Still up in the air is a measure that could block the construction of a wind farm in Somerset County. Lawmakers from Southern Maryland won a legislative battle with their Eastern Shore counterparts to pass the bill in an effort to protect Naval Air Station Patuxent River, arguing that tall turbines across the Chesapeake Bay could interfere with base radar.
Nina Smith, O'Malley's spokeswoman, said the governor has not decided whether to sign the bill, veto it or let it become law without his signature.
Under the Maryland Constitution, the governor has up to 50 days after the General Assembly's adjournment to make a decision. This year he has until May 27.
Opponents of the bill are hoping for a veto because O'Malley has long been a backer of Maryland's renewable energy industry. However, the legislation has the support of longtime Democratic allies of the governor such as Sen. Barbara A. Mikulski and Rep. Steny Hoyer.
If O'Malley vetoes it, his decision would be final because the General Assembly has finished its business for the current four-year term. O'Malley has vetoed few bills for policy reasons, preferring to work out issues with the Democratic leadership during the legislative process.

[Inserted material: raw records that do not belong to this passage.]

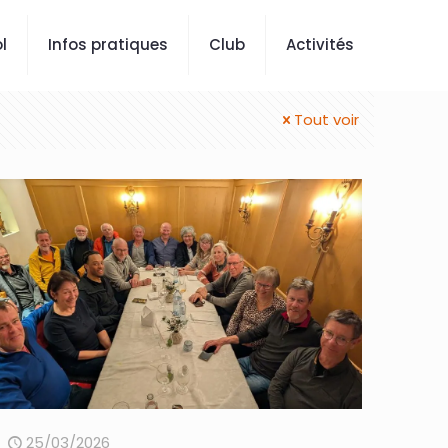
l
Infos pratiques
Club
Activités
Tout voir
25/03/2026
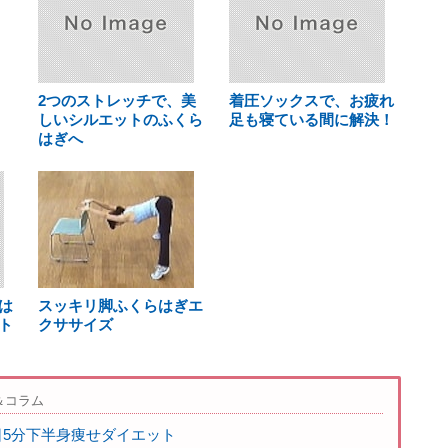
2つのストレッチで、美
着圧ソックスで、お疲れ
しいシルエットのふくら
足も寝ている間に解決！
はぎへ
は
スッキリ脚ふくらはぎエ
ト
クササイズ
＆コラム
日5分下半身痩せダイエット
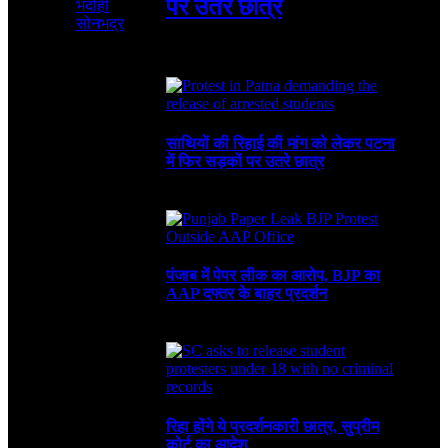
पर उतरे छात्र
भदोही
सोनभद्र
August 4, 2026
3 Mins Read
2
Views
Recent
साथियों की रिहाई की मांग को लेकर पटना
में फिर सड़कों पर उतरे छात्र
August 4, 2026
पंजाब में पेपर लीक का आरोप, BJP का
AAP दफ्तर के बाहर प्रदर्शन
July 30, 2026
रिहा होंगे ये प्रदर्शनकारी छात्र, सुप्रीम
कोर्ट का आदेश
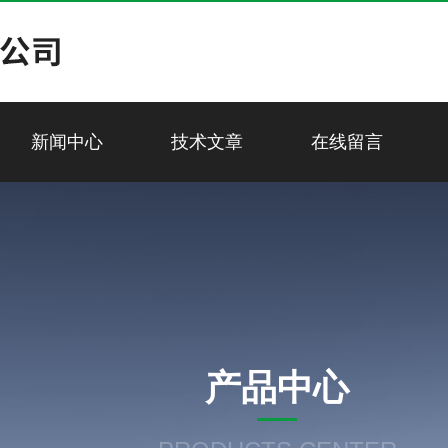
新闻中心
技术文章
在线留言
产品中心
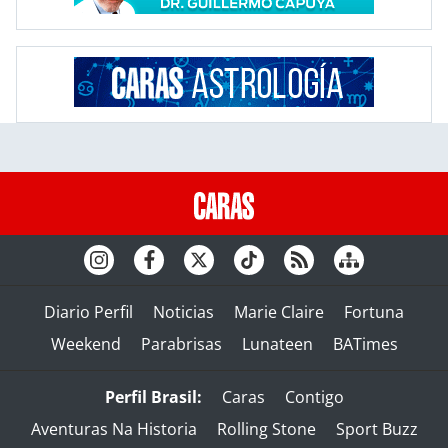
Diario Perfil
Noticias
Marie Claire
Fortuna
Weekend
Parabrisas
Lunateen
BATimes
Perfil Brasil:
Caras
Contigo
Aventuras Na Historia
Rolling Stone
Sport Buzz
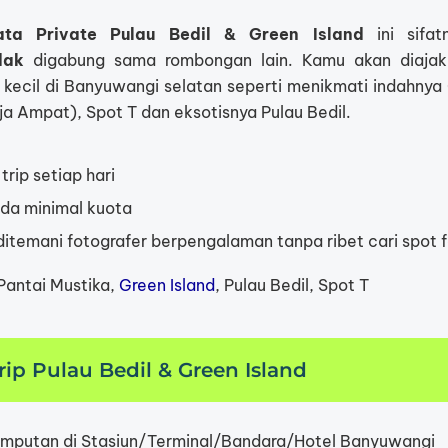
ata Private Pulau Bedil & Green Island
ini sifa
dak
digabung sama rombongan lain. Kamu akan diajak 
 kecil di Banyuwangi selatan seperti menikmati indahnya 
ja Ampat), Spot T dan eksotisnya Pulau Bedil.
trip setiap hari
ada minimal kuota
itemani fotografer berpengalaman tanpa ribet cari spot 
antai Mustika,
Green Island
, Pulau Bedil, Spot T
Trip Pulau Bedil & Green Island
mputan di Stasiun/Terminal/Bandara/Hotel Banyuwangi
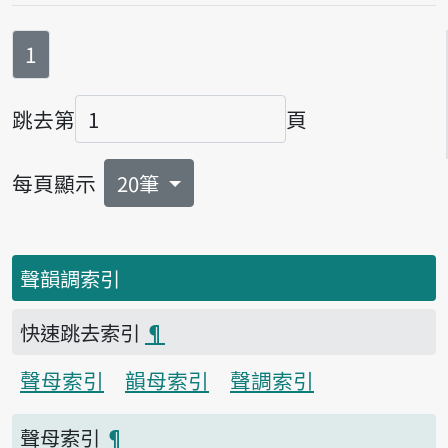
第
頁
1
跳去第
頁
頁碼
每頁顯示
20筆
聲韻調索引
快速跳去索引
¶
聲母索引
韻母索引
聲調索引
聲母索引
¶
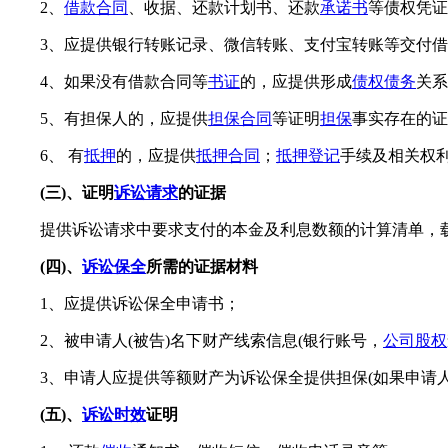
2、
借款合同
、收据、还款计划书、还款
承诺书
等债权凭证
3、应提供银行转账记录、微信转账、支付宝转账等交付
4、如果没有借款合同等
书证
的，应提供形成
债权债务
关系
5、有担保人的，应提供
担保合同
等证明
担保
事实存在的证
6、 有
抵押
的，应提供
抵押合同
；
抵押登记
手续及相关权
(三)、证明
诉讼请求
的证据
提供诉讼请求中要求支付的本金及利息数额的计算清单，
(四)、
诉讼保全
所需的证据材料
1、应提供诉讼保全申请书；
2、被申请人(被告)名下财产线索信息(银行账号，
公司股权
3、申请人应提供等额财产为诉讼保全提供担保(如果申请
(五)、
诉讼时效
证明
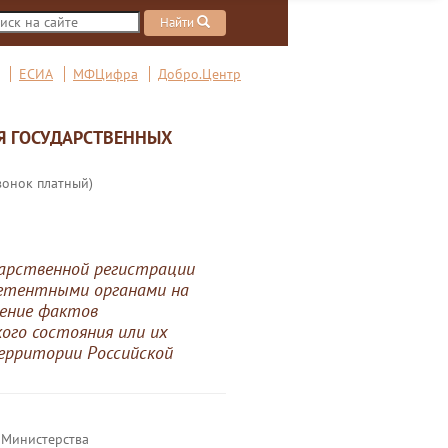
Найти
ЕСИА
МФЦифра
Добро.Центр
Я ГОСУДАРСТВЕННЫХ
вонок платный)
дарственной регистрации
петентными органами на
ение фактов
ого состояния или их
ерритории Российской
 Министерства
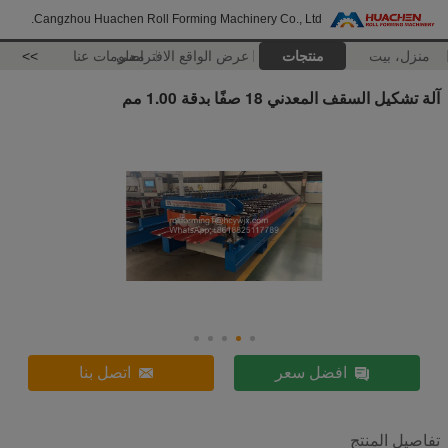
Cangzhou Huachen Roll Forming Machinery Co., Ltd.
منزل، بيت
منتجات
عرض الواقع الافتراضي
معلومات عنا
>>
آلة تشكيل السقف المعدني 18 صفًا بدقة 1.00 مم
افضل سعر
اتصل بنا
تفاصيل المنتج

Maryland Policy & Politics
While O'Malley's signing of the transgender bill pleased his allies on the left, they were disappointed in his decision to sign legislation that will gradually cut the number of taxpayers subject to the estate tax by more than 80 percent. The law, strongly supported by House Speaker Michael E. Busch and Senate President Thomas V. Mike Miller, was seen as a way of keeping wealthy taxpayers in Maryland.
Kate Planco Waybright, executive director of Progressive Maryland, said she was "deeply disappointed" by the decision.
"While 594,000 Marylanders — including countless children — live in poverty, while working families struggle to make ends meet, and while the vast majority of Marylanders will experience no significant tax break this year, the richest of the rich have hit the jackpot," Planco-Waybright said.
The speed camera bill narrows the definition of school zones, one of the areas where the cameras can be used under current law. It also requires local governments to designate an official to address complaints by motorists and void tickets issued improperly. The legislation also requires that future contracts with vendors include performance standards under which local governments can void the deals.
The revenge porn bill makes such an act a misdemeanor punishable by two years in jail and a $5,000 fine. The law takes effect Oct. 1, as does the transgender rights legislation. The speed camera law takes effect June 1, and the estate tax cut July 1.